Ketamine, a NMDA antagonist, replicates both cognitive and psychotic features of schizophrenia when administered to healthy volunteers. In this study, we aimed to test whether the administration of IV ketamine would replicate with cognitive and electrophysiological patterns that was observed in schizophrenia patients and schizotypal individuals.

44 healthy volunteers were randomised to receive IV infusion of ketamine or placebo. A 64 channel EEG kit was used to obtain eventrelated potentials in response to a working memory (WM) task. The two groups were compared in respect to their performance task as well as the amplitude of the P1 and P300 ERPs.

The psychiatric scales scores (BPRS, CADSS) were significantly increased in the ketamine group when compared to saline. While there was no difference in terms of reaction times to the task, accuracy in the ketamine group worsened significantly with increase in working memory load than in controls. Ketamine significantly increased the P1 but lead to a decrease in P300.
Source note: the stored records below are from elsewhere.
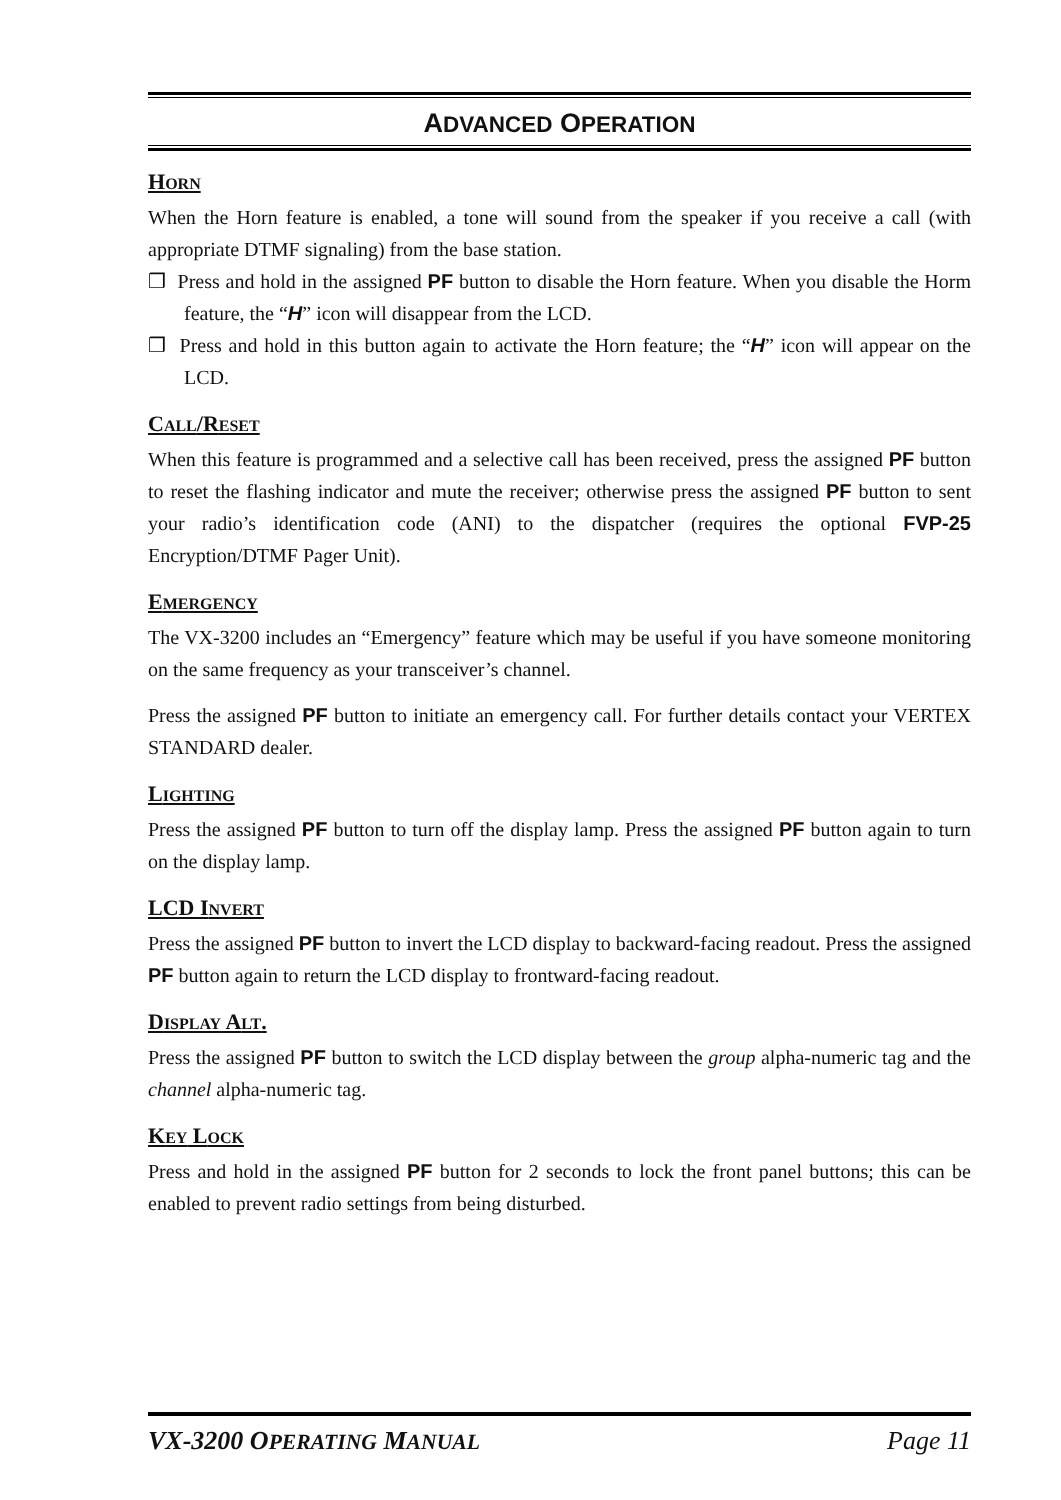ADVANCED OPERATION
HORN
When the Horn feature is enabled, a tone will sound from the speaker if you receive a call (with appropriate DTMF signaling) from the base station.
❒ Press and hold in the assigned PF button to disable the Horn feature. When you disable the Horm feature, the “H” icon will disappear from the LCD.
❒ Press and hold in this button again to activate the Horn feature; the “H” icon will appear on the LCD.
CALL/RESET
When this feature is programmed and a selective call has been received, press the assigned PF button to reset the flashing indicator and mute the receiver; otherwise press the assigned PF button to sent your radio’s identification code (ANI) to the dispatcher (requires the optional FVP-25 Encryption/DTMF Pager Unit).
EMERGENCY
The VX-3200 includes an “Emergency” feature which may be useful if you have someone monitoring on the same frequency as your transceiver’s channel.
Press the assigned PF button to initiate an emergency call. For further details contact your VERTEX STANDARD dealer.
LIGHTING
Press the assigned PF button to turn off the display lamp. Press the assigned PF button again to turn on the display lamp.
LCD INVERT
Press the assigned PF button to invert the LCD display to backward-facing readout. Press the assigned PF button again to return the LCD display to frontward-facing readout.
DISPLAY ALT.
Press the assigned PF button to switch the LCD display between the group alpha-numeric tag and the channel alpha-numeric tag.
KEY LOCK
Press and hold in the assigned PF button for 2 seconds to lock the front panel buttons; this can be enabled to prevent radio settings from being disturbed.
VX-3200 OPERATING MANUAL Page 11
In this study acute NMDA antagonism induced a WM deficit that was associated with visual processing and memory abnormalities. Specifically, ketamine increased the amplitude of the P1 potential and reduced the P300 amplitude. In addition P1 but not P300 predicted performance on the WM task. These effects could be mediated ketamine-induced acute glutamate release in the visual cortex, enhancing neuronal responses to visual stimuli and increasing the signal-to-noise ratio which in turn disrupted higher order cognitive function.